Ratepayers will see a 7.17 per cent increase on the County portion of their tax bill this year after councillors finalized the budget at a March 13 meeting.

CAO Gary Dyke and director of corporate services Andrea Robinson said it was a decrease on the second draft, which was 7.62 per cent.

They said a finance liaison committee of councillors Bob Carter and Murray Fearrey and warden Liz Danielsen met with them Feb. 16 to look for more efficiencies.

The committee suggested removing the hiring of one EMS supervisor, to save $120,124. They also recommended scrapping the FoodCycler program to slash $83,000. The three also pitched reducing the overall give to the Haliburton County Public Library by $115,000.

Robinson said the $318,154.65 cut means a 2024 levy of $23,261,957.69 – which results in a rate increase of 6.17 per cent. The other one percent comes from the creation of a $220,000 dedicated capital reserve levy.

“The 2024 budget and new dedicated capital levy will be a total cost to the ratepayer of $16.91 per $100,000 of residential assessment,” Robinson said. That is in addition to their municipal and school board taxes.

At the outset of last Tuesday’s meeting, library CAO Andrea Brown presented a third draft of their budget – with $34,260 in cuts, asking for $1,314,801, down from $1,349,061. The cuts included to the book budget, removing some library board per diem fees, dropping non-local newspaper subscriptions, reducing insurance costs, and reduction in Dorset branch mileage. She also pitched using reserves for air filter replacements, iPad replacements and other tech items, and pause a transfer for an asset management plan. She noted the service is doing a library staffing model review to be presented to the board in June.

During a lengthy debate, Coun. Lisa Schell said the library board had a $200,000 reserve and she thought this was the “rainy day” for them to use some of that. Dyke pointed out they could not tell the library board how to spend its money.

As a result, a motion was moved to agree to the $115,000 library budget reduction as suggested by Carter, Fearrey and Danielsen. It passed 6-2 (Cec Ryall and Jennifer Dailloux voted against).

Coun. Walt McKechnie said, “we’re not here to try to get rid of libraries.
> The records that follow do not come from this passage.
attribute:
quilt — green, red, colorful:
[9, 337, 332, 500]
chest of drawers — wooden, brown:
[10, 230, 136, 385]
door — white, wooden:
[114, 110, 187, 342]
We’re here representing municipalities and the County of Haliburton. We’re just concerned about $1.2 million budgeted for payroll. We’re not downgrading all the good things you do, but somehow this has got to be brought down a little bit. We have a lot of other issues going on in our community.”

With the EMS decision, the County is hiring one EMS supervisor, but are deferring the hiring of a second. Asked by Dailloux about the impact, chief Tim Waite said with just one, it means “there will be several days without a supervisor at all for any time during the day. It does add additional on-call time for myself and management.” He said once a week every three weeks he works full-time and is also on call. He said those weeks are 24/7 for seven days. He added they will have to be “creative” with staffing that one person.
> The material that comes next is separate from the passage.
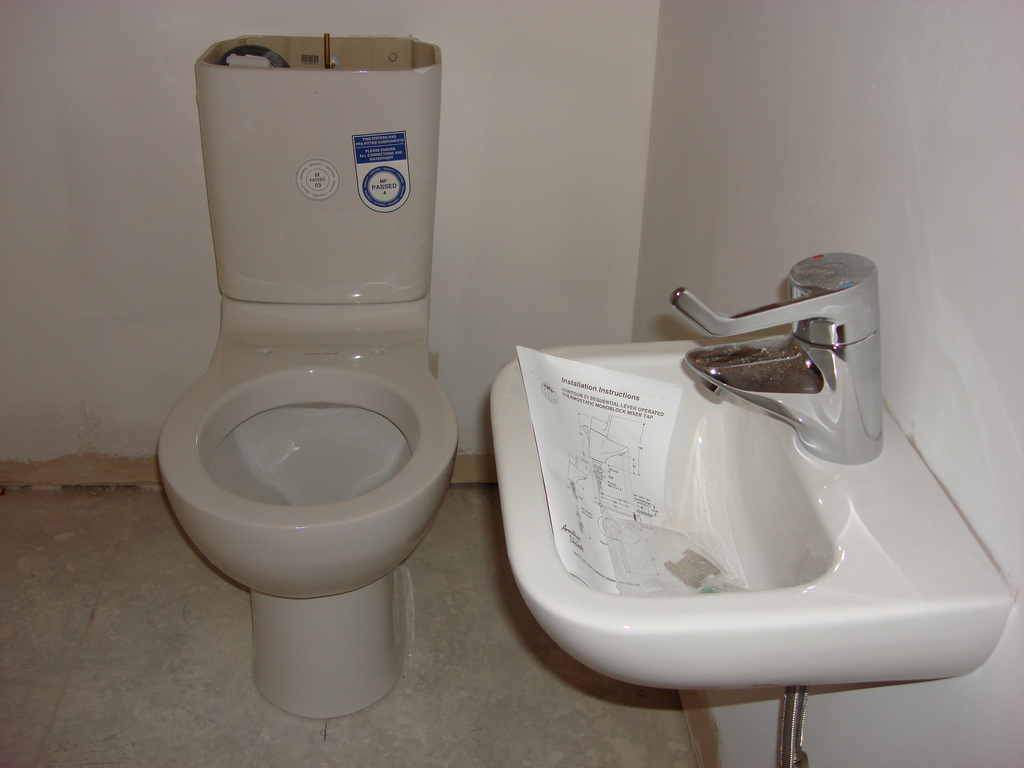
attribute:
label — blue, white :
[348, 111, 431, 218]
Fearrey said he thought they would get the second position in the next budget year.

Carter added, “it sucks that we have to cut things out of the budget but there were not many other places to cut, unfortunately.”
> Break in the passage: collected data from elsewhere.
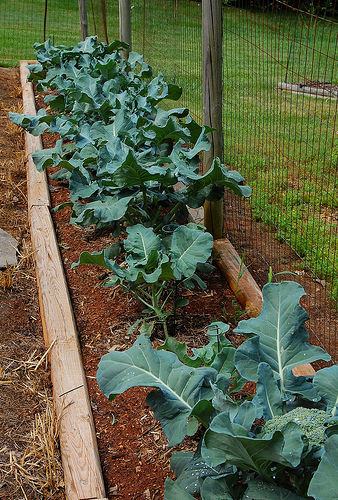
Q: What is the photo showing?
A: It is showing a garden.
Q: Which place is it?
A: It is a garden.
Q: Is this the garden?
A: Yes, it is the garden.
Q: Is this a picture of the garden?
A: Yes, it is showing the garden.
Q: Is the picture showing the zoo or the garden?
A: It is showing the garden.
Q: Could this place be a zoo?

As for scrapping the FoodCycler program, Dailloux said one rationale was return on investment, saving money in waste management costs by diverting food waste from landfills. “The idea behind the FoodCycler is to spend a little bit upfront so that we get longer-term savings both in this year and in future years.”

However, Carter said he understood the company did not get federal government funding. He added in Minden Hills, they are seeing the units being put in electronic waste. “The suggested savings may not be what they suggested.”

Coun. Walt McKechnie said “we’re not here trying to get rid of libraries.”